Yet another always true assert which is happily optimized out by the
compiler.

> +	wait(NULL);
> +	pthread_barrier_destroy(&barrier);
> +
> +	ksft_test_result_pass("%s\n", __func__);
> +}

> +static int child_wait_lock(void *arg)
> +{
> +	struct lock_struct *lock = (struct lock_struct *) arg;
> +	struct robust_list_head head;
> +	int ret;
> +
> +	pthread_barrier_wait(&barrier2);
> +	ret = mutex_lock(lock, &head, false);
> +
> +	if (ret)
> +		ksft_test_result_fail("mutex_lock error\n");
> +
> +	if (!(lock->futex | FUTEX_OWNER_DIED))
> +		ksft_test_result_fail("futex not marked with FUTEX_OWNER_DIED\n");

Now I kinda understand this insanity. The child emits a fail and
exits.
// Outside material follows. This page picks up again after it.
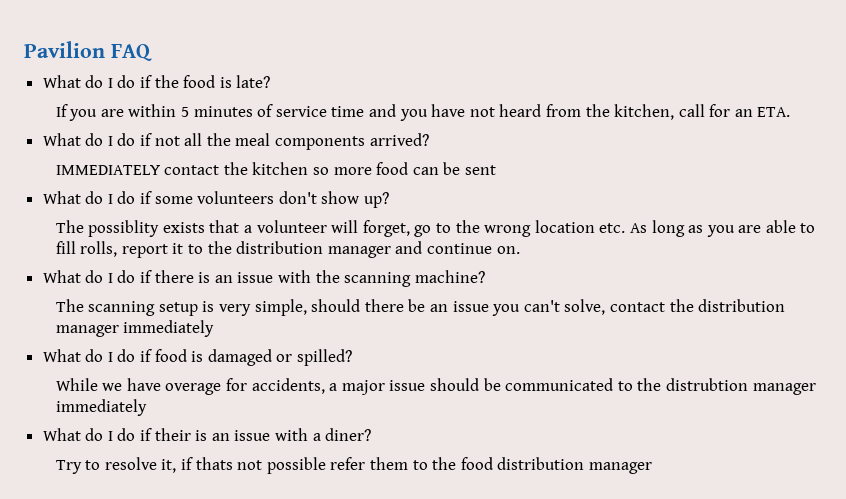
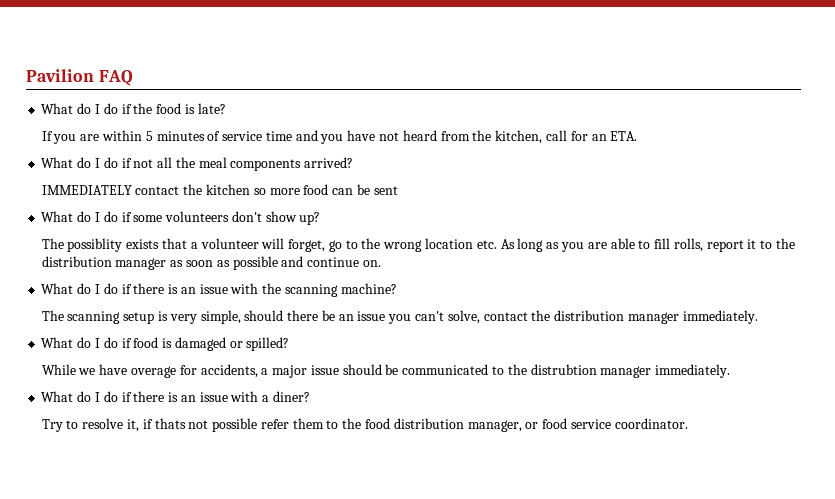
(391, 252) none -> [170,256,278,270] as soon as possible
[123,320,215,337] immediately -> [682,310,758,324] immediately.
[55,399,147,416] [42,428,191,441] immediately // What do I do if their -> [655,364,731,378] [41,391,165,402] immediately. // What do I do if there
[588,462,652,474] manager -> [467,418,688,432] manager, or food service coordinator.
Then the parent ...

> +	for (i = 0; i < CHILD_NR; i++)
> +		create_child(&child_wait_lock, &locks[i]);
> +
> +	/* Wait for all children to return */
> +	while (wait(NULL) > 0);
> +
> +	pthread_barrier_destroy(&barrier);
> +	pthread_barrier_destroy(&barrier2);
> +
> +	ksft_test_result_pass("%s\n", __func__);

... happily claims that the test passed.

Seriously?

Thread functions have a return value for a reason and wait(2) has a
wstatus argument for the very same reason.

> +static int child_circular_list(void *arg)
> +{
> +	static struct robust_list_head head;
> +	struct lock_struct a, b, c;
> +	int ret;
> +
> +	ret = set_list(&head);
> +	if (ret)
> +		ksft_test_result_fail("set_list error\n");

Yet another instance of the same ....

Thanks,

        tglx